### What the task requires
Nothing but the lines from the one containing "text_box [0, 0, 515, 1449]" through the one containing "text_box [113, 499, 574, 617]", both included, should be given again, each exactly as written below.

----

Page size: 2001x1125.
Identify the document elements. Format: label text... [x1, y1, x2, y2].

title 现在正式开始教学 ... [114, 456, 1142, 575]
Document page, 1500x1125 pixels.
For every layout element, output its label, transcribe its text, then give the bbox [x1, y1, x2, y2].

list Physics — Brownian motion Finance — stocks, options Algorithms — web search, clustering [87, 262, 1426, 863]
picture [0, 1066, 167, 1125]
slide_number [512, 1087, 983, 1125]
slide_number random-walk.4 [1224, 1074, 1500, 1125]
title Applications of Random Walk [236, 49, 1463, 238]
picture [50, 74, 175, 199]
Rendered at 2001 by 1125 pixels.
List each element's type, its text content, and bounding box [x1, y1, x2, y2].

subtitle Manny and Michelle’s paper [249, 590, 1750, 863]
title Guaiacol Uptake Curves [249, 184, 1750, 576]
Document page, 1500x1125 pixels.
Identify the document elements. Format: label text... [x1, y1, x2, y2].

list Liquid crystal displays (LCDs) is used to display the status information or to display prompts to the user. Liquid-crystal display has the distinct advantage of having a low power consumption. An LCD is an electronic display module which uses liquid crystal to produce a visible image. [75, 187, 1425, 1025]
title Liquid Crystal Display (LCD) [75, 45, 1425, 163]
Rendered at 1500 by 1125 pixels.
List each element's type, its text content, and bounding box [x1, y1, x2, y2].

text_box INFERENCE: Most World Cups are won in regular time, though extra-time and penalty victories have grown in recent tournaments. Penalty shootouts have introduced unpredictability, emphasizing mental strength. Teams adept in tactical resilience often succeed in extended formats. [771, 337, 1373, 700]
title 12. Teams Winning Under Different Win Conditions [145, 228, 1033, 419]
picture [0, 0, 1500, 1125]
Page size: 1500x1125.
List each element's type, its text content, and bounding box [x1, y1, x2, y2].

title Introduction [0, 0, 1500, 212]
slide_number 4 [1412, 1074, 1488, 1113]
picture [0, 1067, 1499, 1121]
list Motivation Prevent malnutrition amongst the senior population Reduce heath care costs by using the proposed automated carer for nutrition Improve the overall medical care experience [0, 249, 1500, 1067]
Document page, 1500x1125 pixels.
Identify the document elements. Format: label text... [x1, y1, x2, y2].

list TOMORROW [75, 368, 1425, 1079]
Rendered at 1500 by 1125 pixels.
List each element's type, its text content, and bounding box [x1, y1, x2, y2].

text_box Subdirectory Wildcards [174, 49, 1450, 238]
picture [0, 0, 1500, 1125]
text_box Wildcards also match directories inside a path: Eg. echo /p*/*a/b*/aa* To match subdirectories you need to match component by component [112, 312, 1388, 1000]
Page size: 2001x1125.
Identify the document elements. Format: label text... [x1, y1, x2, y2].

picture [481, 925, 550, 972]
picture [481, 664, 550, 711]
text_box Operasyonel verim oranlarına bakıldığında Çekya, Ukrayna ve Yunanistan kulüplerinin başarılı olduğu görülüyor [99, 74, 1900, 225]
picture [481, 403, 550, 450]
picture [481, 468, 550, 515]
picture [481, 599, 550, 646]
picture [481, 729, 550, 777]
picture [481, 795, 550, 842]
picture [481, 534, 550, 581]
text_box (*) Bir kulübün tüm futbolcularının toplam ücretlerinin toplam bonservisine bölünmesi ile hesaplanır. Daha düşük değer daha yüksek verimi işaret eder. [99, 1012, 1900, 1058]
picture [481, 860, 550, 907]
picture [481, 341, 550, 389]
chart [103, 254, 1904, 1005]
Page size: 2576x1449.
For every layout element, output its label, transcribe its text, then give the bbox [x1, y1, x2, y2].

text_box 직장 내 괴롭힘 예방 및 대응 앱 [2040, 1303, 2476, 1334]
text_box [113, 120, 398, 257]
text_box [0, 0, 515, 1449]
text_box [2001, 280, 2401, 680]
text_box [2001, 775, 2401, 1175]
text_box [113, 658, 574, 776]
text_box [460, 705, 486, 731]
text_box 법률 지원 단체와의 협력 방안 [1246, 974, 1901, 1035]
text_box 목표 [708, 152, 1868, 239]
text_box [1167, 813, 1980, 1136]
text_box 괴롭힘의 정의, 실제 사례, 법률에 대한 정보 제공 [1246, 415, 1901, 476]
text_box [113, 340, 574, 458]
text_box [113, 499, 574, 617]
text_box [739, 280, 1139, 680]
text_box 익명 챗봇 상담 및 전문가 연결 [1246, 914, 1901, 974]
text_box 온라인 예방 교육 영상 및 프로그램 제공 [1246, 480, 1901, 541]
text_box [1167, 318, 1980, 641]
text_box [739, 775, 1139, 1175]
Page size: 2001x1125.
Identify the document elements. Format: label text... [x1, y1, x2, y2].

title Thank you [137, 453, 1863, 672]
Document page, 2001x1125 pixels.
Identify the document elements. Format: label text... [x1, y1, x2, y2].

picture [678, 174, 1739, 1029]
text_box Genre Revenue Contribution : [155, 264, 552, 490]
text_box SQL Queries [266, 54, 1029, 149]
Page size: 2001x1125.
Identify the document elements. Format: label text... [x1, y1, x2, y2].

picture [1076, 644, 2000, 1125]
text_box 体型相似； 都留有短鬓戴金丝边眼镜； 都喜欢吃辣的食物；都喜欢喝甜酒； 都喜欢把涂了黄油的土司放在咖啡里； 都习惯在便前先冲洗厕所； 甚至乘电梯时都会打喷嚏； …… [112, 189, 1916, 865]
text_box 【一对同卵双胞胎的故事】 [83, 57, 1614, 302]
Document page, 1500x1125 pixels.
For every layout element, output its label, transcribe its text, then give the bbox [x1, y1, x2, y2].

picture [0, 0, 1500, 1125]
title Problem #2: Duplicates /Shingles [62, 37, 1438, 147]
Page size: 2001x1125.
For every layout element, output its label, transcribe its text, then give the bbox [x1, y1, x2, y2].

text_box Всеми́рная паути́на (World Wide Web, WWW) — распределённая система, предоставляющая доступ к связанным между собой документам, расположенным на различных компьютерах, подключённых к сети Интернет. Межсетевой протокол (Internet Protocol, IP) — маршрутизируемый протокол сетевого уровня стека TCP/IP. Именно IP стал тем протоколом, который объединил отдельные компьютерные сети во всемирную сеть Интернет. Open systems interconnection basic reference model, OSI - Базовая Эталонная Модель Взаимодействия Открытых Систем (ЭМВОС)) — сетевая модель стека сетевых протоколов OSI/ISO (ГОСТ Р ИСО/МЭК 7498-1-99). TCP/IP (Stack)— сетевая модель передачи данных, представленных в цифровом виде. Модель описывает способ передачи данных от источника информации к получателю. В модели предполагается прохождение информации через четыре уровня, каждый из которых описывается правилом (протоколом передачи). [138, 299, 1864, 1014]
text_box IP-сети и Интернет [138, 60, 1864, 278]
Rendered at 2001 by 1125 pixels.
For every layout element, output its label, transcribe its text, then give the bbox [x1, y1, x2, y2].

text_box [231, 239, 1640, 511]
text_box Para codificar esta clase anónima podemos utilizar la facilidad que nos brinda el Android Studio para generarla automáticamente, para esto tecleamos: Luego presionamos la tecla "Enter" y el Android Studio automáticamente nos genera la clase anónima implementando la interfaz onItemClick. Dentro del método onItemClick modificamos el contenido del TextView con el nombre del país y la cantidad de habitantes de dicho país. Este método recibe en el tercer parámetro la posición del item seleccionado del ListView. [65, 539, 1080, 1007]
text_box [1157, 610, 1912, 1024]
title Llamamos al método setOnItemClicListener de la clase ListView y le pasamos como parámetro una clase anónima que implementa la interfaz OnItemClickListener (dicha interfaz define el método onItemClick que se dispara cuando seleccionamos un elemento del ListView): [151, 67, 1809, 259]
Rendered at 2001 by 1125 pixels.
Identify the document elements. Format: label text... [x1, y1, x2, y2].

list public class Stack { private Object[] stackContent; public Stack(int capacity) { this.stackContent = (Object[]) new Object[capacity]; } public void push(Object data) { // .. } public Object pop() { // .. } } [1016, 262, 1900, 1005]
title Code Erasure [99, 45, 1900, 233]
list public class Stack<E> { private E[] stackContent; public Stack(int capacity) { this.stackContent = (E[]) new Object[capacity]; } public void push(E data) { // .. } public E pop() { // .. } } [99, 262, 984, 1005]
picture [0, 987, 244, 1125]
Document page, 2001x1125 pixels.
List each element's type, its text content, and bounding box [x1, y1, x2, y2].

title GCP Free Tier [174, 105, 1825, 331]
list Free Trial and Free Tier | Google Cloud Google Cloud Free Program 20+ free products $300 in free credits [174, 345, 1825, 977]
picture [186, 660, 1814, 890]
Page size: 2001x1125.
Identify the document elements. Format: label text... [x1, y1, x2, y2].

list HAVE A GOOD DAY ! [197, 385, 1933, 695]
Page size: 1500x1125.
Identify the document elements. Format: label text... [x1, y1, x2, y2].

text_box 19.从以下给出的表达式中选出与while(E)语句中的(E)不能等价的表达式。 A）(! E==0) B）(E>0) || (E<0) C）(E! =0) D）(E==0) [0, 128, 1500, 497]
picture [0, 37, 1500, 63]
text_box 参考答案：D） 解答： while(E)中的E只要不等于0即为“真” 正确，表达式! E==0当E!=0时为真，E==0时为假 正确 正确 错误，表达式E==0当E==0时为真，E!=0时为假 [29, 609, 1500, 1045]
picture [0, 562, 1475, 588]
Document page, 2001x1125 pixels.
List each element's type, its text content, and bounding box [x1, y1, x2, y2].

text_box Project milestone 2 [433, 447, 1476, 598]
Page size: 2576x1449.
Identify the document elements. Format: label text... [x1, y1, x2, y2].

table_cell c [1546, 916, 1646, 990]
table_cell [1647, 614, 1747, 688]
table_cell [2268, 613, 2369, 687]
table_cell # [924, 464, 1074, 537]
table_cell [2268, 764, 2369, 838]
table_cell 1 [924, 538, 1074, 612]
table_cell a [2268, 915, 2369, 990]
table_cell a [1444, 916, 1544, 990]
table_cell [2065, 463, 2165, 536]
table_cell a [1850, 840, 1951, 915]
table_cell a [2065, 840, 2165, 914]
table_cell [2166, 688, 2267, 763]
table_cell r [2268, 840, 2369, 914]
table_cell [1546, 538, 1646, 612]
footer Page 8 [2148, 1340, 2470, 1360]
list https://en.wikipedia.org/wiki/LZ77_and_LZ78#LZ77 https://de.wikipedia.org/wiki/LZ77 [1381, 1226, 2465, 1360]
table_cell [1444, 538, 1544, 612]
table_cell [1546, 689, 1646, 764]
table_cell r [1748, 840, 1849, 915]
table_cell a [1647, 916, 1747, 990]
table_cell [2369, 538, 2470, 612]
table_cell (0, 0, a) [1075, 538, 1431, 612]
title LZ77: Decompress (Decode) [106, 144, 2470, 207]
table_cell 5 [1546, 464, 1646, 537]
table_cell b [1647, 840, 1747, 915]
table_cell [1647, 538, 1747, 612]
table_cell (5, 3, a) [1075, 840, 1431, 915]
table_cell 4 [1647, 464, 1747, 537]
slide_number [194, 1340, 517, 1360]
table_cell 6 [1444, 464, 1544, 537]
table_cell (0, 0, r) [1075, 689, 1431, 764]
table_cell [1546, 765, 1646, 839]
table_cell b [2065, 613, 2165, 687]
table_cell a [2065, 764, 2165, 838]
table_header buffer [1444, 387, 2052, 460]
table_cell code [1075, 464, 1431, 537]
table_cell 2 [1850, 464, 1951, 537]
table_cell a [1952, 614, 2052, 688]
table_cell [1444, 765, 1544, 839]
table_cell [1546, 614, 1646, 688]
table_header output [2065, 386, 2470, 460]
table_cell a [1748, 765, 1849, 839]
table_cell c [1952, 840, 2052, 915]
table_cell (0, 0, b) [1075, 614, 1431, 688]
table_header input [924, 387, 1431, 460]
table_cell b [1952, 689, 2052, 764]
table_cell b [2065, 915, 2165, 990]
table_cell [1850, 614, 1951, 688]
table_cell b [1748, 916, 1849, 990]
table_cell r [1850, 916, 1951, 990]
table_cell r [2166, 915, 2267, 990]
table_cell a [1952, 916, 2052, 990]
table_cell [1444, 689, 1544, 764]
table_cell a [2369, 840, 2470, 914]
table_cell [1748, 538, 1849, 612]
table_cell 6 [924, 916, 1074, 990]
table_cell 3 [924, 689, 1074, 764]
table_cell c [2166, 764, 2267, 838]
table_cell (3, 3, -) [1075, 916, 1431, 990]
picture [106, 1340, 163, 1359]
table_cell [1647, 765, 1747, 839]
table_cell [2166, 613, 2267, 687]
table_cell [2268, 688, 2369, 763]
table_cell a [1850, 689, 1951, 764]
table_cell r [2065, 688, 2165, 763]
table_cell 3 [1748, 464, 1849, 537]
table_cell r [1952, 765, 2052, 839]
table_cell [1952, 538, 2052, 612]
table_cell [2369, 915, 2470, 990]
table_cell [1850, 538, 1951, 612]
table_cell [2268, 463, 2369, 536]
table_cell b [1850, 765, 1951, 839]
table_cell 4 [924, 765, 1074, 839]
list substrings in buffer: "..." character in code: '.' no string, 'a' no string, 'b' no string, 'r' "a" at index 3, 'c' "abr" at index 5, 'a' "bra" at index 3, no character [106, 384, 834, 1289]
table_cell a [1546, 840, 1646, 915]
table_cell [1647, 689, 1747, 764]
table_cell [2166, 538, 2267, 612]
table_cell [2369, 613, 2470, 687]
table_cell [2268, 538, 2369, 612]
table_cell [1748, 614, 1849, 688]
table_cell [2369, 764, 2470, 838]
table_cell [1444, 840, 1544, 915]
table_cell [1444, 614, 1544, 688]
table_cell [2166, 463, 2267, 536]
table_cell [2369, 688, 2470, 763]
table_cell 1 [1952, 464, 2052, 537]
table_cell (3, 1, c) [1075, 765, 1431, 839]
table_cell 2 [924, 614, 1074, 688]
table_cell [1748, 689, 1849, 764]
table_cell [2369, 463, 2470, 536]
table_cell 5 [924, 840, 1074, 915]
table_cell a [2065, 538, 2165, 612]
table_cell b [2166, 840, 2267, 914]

----

### Task output
text_box [0, 0, 515, 1449]
text_box [2001, 280, 2401, 680]
text_box [2001, 775, 2401, 1175]
text_box [113, 658, 574, 776]
text_box [460, 705, 486, 731]
text_box 법률 지원 단체와의 협력 방안 [1246, 974, 1901, 1035]
text_box 목표 [708, 152, 1868, 239]
text_box [1167, 813, 1980, 1136]
text_box 괴롭힘의 정의, 실제 사례, 법률에 대한 정보 제공 [1246, 415, 1901, 476]
text_box [113, 340, 574, 458]
text_box [113, 499, 574, 617]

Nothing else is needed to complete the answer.